Following the approval of the Every Newborn Action Plan by the ministers last month in the World Health Assembly, a new global action was launched on June 30 in the Partner’s Forum in Johannesburg to bring in significant new financing, policy and service delivery commitments that could save the lives of newborns and mothers.
The need for such focus arises as about three million women and newborns die every year from preventable and treatable conditions like prematurity, complications around birth and severe infections. All the 194 countries that attended the World Health Assembly last month agreed to a commitment to support and implement measures that would save these lives.
“The WHO remains committed to support countries and work with partners as the plan gets implemented and to the accountability agenda, which included the reporting on progress achieved every year until 2030,” Dr. Flavia Bustreo, Assistant Director-General for Family, Women’s and Community Health at WHO said in a release.
While the number of maternal and newborn (0-27 days) deaths has shrunk significantly over the last two decades, the number of newborn deaths and still birth has been depressingly high. Nearly three million (2.9 million to be precise) newborn deaths are still seen, and another 2.6 million are stillborn globally every year.
At 779,000, India has the highest neonatal deaths in the world, and 56 per cent of all under-five year deaths in India happen during the neonatal period.
That newborn death now accounts for 44 per cent of all under-5 deaths worldwide every year is a poignant reminder of the unfinished work. Also, babies face the greatest risk of dying during the first 24 hours. First day of birth is the most risky period for both mother and newborn. In India, over 300,000 newborns deaths take place in the first 24 hours, the highest for any country. These deaths account for 29 per cent of the global total.
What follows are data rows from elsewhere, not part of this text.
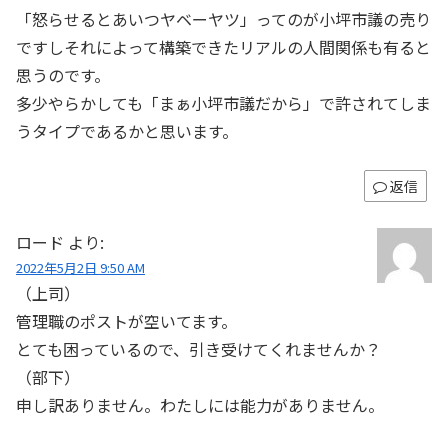
「怒らせるとあいつヤベーヤツ」ってのが小坪市議の売り
ですしそれによって構築できたリアルの人間関係も有ると
思うのです。
多少やらかしても「まぁ小坪市議だから」で許されてしま
うタイプであるかと思います。
返信
ロード
より:
2022年5月2日 9:50 AM
（上司）
管理職のポストが空いてます。
とても困っているので、引き受けてくれませんか？
（部下）
申し訳ありません。わたしには能力がありません。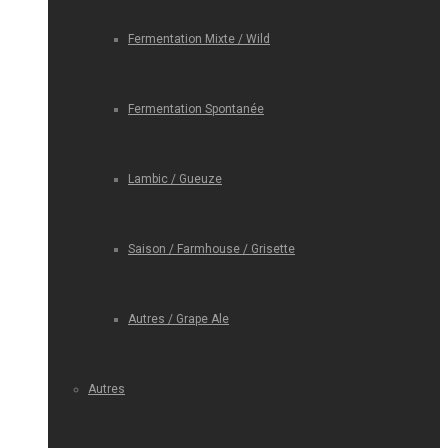
Fermentation Mixte / Wild
Fermentation Spontanée
Lambic / Gueuze
Saison / Farmhouse / Grisette
Autres / Grape Ale
Autres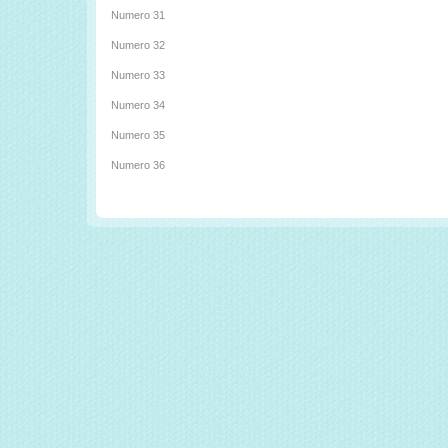
Numero 31
Numero 32
Numero 33
Numero 34
Numero 35
Numero 36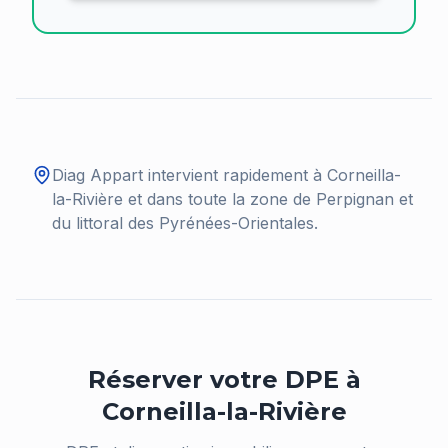
Diag Appart intervient rapidement à
Corneilla-
la-Rivière
et dans toute la zone de Perpignan et
du littoral des Pyrénées-Orientales.
Réserver votre DPE à
Corneilla-la-Rivière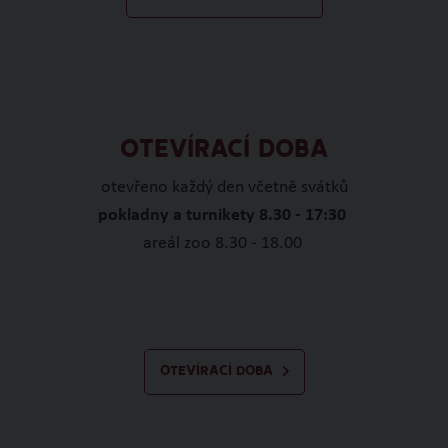
OTEVÍRACÍ DOBA
otevřeno každý den včetně svátků
pokladny a turnikety 8.30 - 17:30
areál zoo 8.30 - 18.00
OTEVÍRACÍ DOBA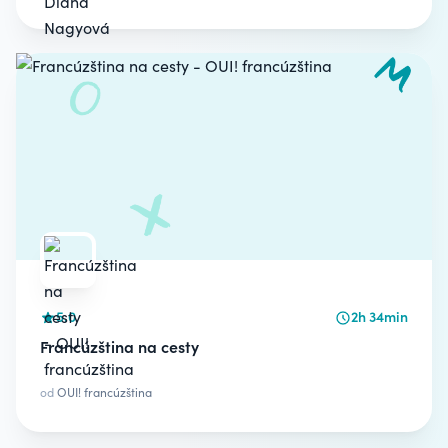
5.0
2h 34min
Francúzština na cesty
od
OUI! francúzština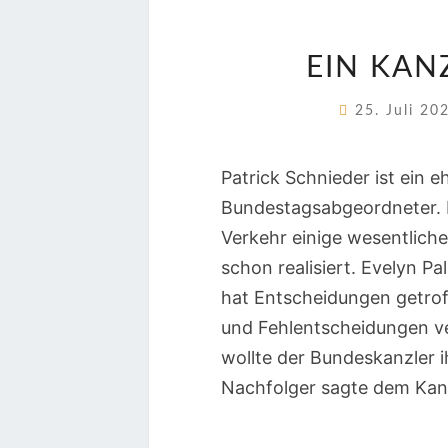
EIN KAN
25. Juli 2
Patrick Schnieder ist ein
Bundestagsabgeordneter. Er
Verkehr einige wesentliche
schon realisiert. Evelyn P
hat Entscheidungen getroff
und Fehlentscheidungen ve
wollte der Bundeskanzler i
Nachfolger sagte dem Kanz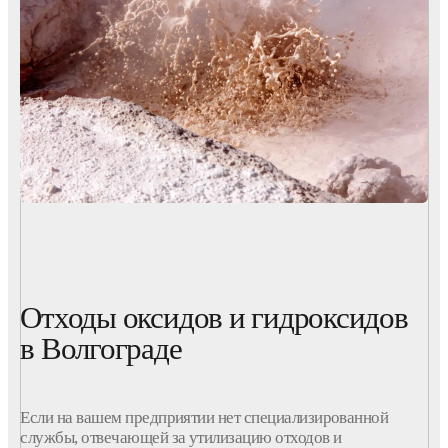
Отходы оксидов и гидроксидов
в Волгограде
Если на вашем предприятии нет специализированной
службы, отвечающей за утилизацию отходов и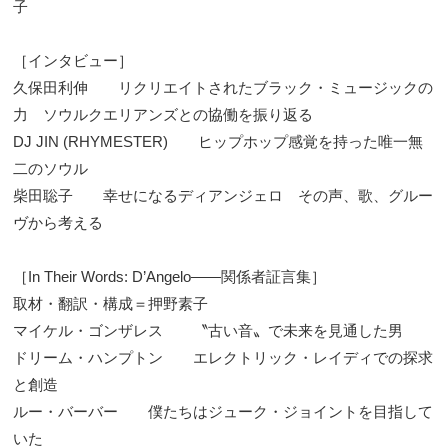
子
［インタビュー］
久保田利伸 リクリエイトされたブラック・ミュージックの
力 ソウルクエリアンズとの協働を振り返る
DJ JIN (RHYMESTER) ヒップホップ感覚を持った唯一無
二のソウル
柴田聡子 幸せになるディアンジェロ その声、歌、グルー
ヴから考える
［In Their Words: D’Angelo――関係者証言集］
取材・翻訳・構成＝押野素子
マイケル・ゴンザレス 〝古い音〟で未来を見通した男
ドリーム・ハンプトン エレクトリック・レイディでの探求
と創造
ルー・バーバー 僕たちはジューク・ジョイントを目指して
いた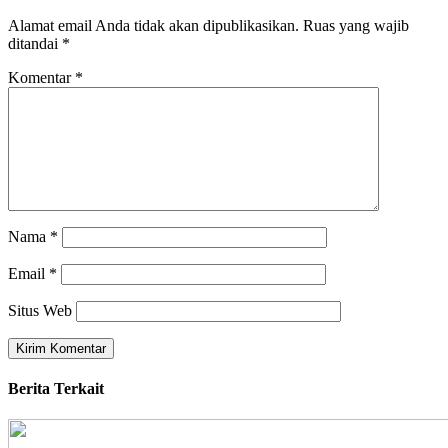
Alamat email Anda tidak akan dipublikasikan.
Ruas yang wajib
ditandai
*
Komentar
*
Nama
*
Email
*
Situs Web
Berita Terkait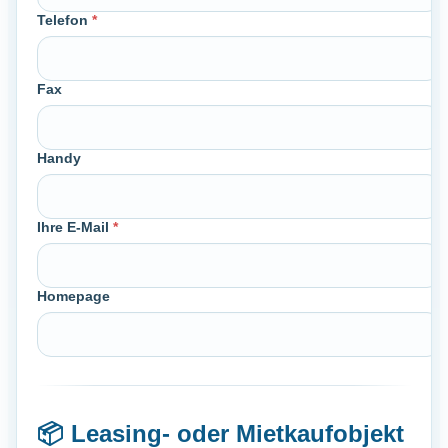
Telefon
*
Fax
Handy
Ihre E-Mail
*
Homepage
📦
Leasing- oder Mietkaufobjekt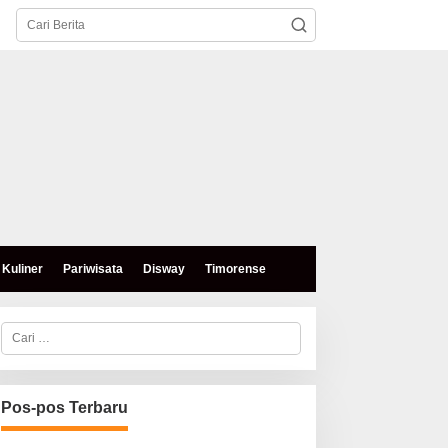
Kuliner
Pariwisata
Disway
Timorense
C
a
r
i
u
n
Pos-pos Terbaru
t
u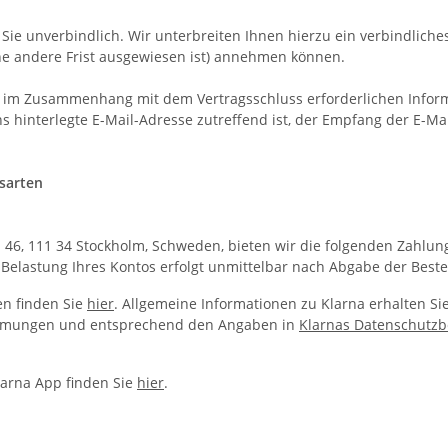
Sie unverbindlich. Wir unterbreiten Ihnen hierzu ein verbindliches
ine andere Frist ausgewiesen ist) annehmen können.
 im Zusammenhang mit dem Vertragsschluss erforderlichen Informat
s hinterlegte E-Mail-Adresse zutreffend ist, der Empfang der E-Ma
sarten
 46, 111 34 Stockholm, Schweden, bieten wir die folgenden Zahlung
Belastung Ihres Kontos erfolgt unmittelbar nach Abgabe der Beste
n finden Sie
hier
. Allgemeine Informationen zu Klarna erhalten Si
mmungen und entsprechend den Angaben in
Klarnas Datenschutz
Klarna App finden Sie
hier
.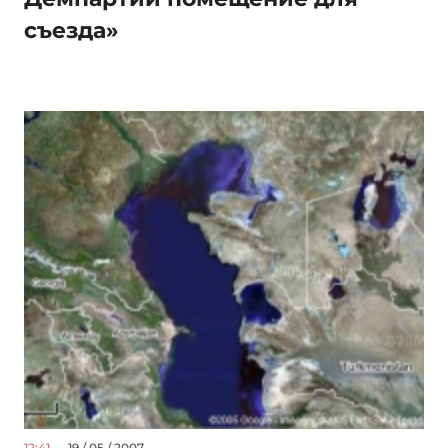
съезда»
12:41
— 19 / 05 / 2007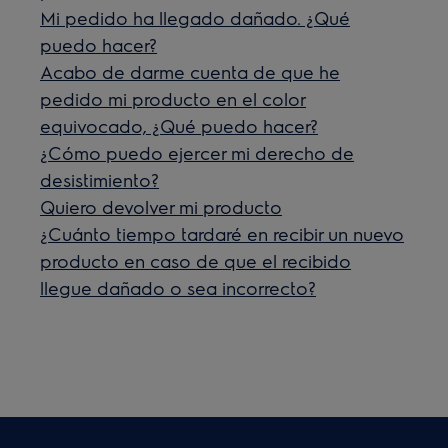
Mi pedido ha llegado dañado. ¿Qué
puedo hacer?
Acabo de darme cuenta de que he
pedido mi producto en el color
equivocado, ¿Qué puedo hacer?
¿Cómo puedo ejercer mi derecho de
desistimiento?
Quiero devolver mi producto
¿Cuánto tiempo tardaré en recibir un nuevo
producto en caso de que el recibido
llegue dañado o sea incorrecto?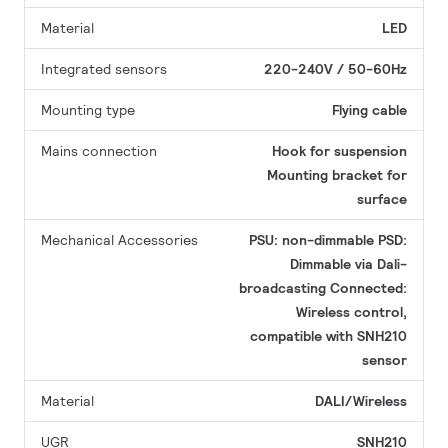
Material
LED
Integrated sensors
220-240V / 50-60Hz
Mounting type
Flying cable
Mains connection
Hook for suspension
Mounting bracket for
surface
Mechanical Accessories
PSU: non-dimmable
PSD:
Dimmable via Dali-
broadcasting
Connected:
Wireless control,
compatible with SNH210
sensor
Material
DALI/Wireless
UGR
SNH210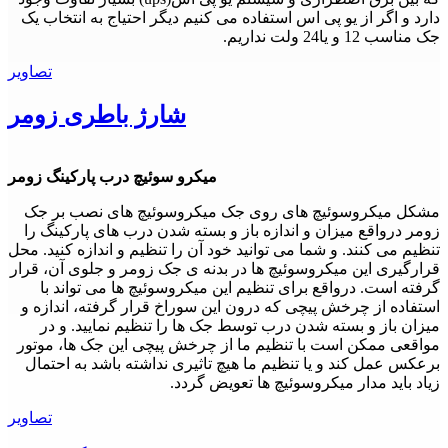
دارد و اگر از یو پی اس استفاده می کنیم دیگر احتیاج به انتخاب یک
جک مناسب 12 و یا24 ولت نداریم.
تصاویر
شارژ باطری زومر
میکرو سوئیچ درب پارکینگ زومر
مشکل میکروسوئیچ های روی جک میکروسوئیچ های نصب بر جک
زومر درواقع میزان و اندازه باز و بسته شدن درب های پارکینگ را
تنظیم می کنند. و شما می توانید خود آن را تنظیم و اندازه کنید. محل
قرارگیری این میکروسوئیچ ها در بدنه ی جک زومر و جلوی آن، قرار
گرفته است. درواقع برای تنظیم این میکروسوئیچ ها می تواند با
استفاده از چرخش پیچی که درون این سوراخ قرار گرفته، اندازه و
میزان باز و بسته شدن درب توسط جک ها را تنظیم نمایید. و در
مواقعی ممکن است با تنظیم ما از چرخش پیچی این جک ها، موتور
برعکس عمل کند و یا تنظیم ما هیچ تاثیری نداشته باشد به احتمال
زیاد باید مدار میکروسوئیچ ها تعویض گردد.
تصاویر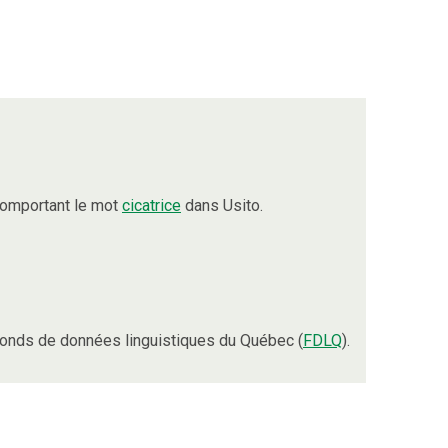
comportant le mot
cicatrice
dans Usito.
onds de données linguistiques du Québec (
FDLQ
).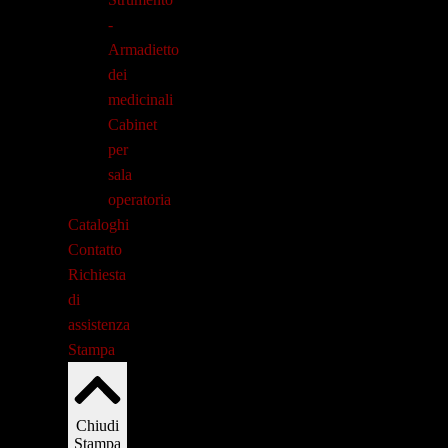
-
Armadietto
dei
medicinali
Cabinet
per
sala
operatoria
Cataloghi
Contatto
Richiesta
di
assistenza
Stampa
Chiudi
Stampa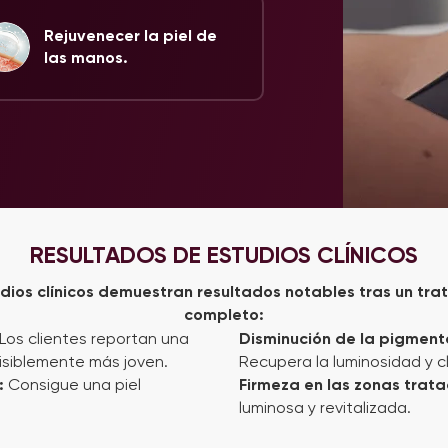
Rejuvenecer la piel de
las manos.
RESULTADOS DE ESTUDIOS CLÍNICOS
dios clínicos demuestran resultados notables tras un tr
completo:
Los clientes reportan una
Disminución de la pigmen
visiblemente más joven.
Recupera la luminosidad y cl
l:
Consigue una piel
Firmeza en las zonas trat
luminosa y revitalizada.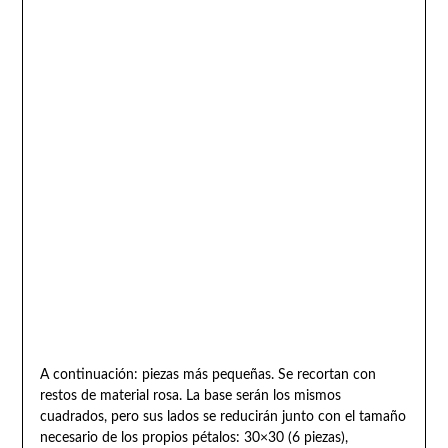
A continuación: piezas más pequeñas. Se recortan con
restos de material rosa. La base serán los mismos
cuadrados, pero sus lados se reducirán junto con el tamaño
necesario de los propios pétalos: 30×30 (6 piezas),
If death on the first day contributes to around half of world’s newborn deaths annually, 50 per cent of 290,000 maternal deaths occurring each year across the world is also during the first day of delivery. Clearly, reductions in neonatal mortality have lagged behind those of maternal, infant, and child mortality due to less attention and investment.
It is to prevent these deaths that 40 commitments have been made by the private sector, few countries, philanthropic institutions and NGOs. The private sector, which is supporting the “Every Woman Every Child” movement, is responsible for supporting 17 of the 40 commitments.
Johnson & Johnson will through its $30 million commitment “work with partners to implement evidence-based interventions and innovative technologies designed to improve the health-knowledge of pregnant women and mothers.”
Similarly, Laerdal has made a financial commitment of $35-50 million through 2017 “to develop and provide on a non-profit basis, innovative products and programs for high-interventions for saving lives at birth,” said Tore Laerdal, Chairman and Managing Director of Laerdal Global Health in a release.
The Well Being Foundation, Novartis, Pfizer, McCann Health, Merck & Co are among others who have made financial commitment from the private sector.
The Islamic Development Bank has a made a huge $90 million commitment to address one of the most neglected but very important areas – building midwifery schools, training health workers in maternal and neonatal care and establishing health information system, including birth registration. On the sub-Saharan countries would stand to benefit.
Five governments – Bolivia, Cameroon, Malawi, the United Sates and Oman — have made commitments.
Four philanthropic institutions and other funders have pledged their support. These institutions are: Bill & Melinda gates Foundation, Sanofi Espoir Foundation, The Children’s Investment Fund Foundation and The Wellbeing Foundation.
Of the several non-governmental organisations, the Family Planning Association of India (FPA India) is one of them. It commits to promote and advocate for universal access to sexual and reproductive health services by continuing to serve the poor, marginalized, socially excluded, and the underserved.
(The Correspondent is participating in the Partnership for Maternal, Newborn and Child Health Forum in Johannesburg at the invitation of the Global Health Strategies, New Delhi.)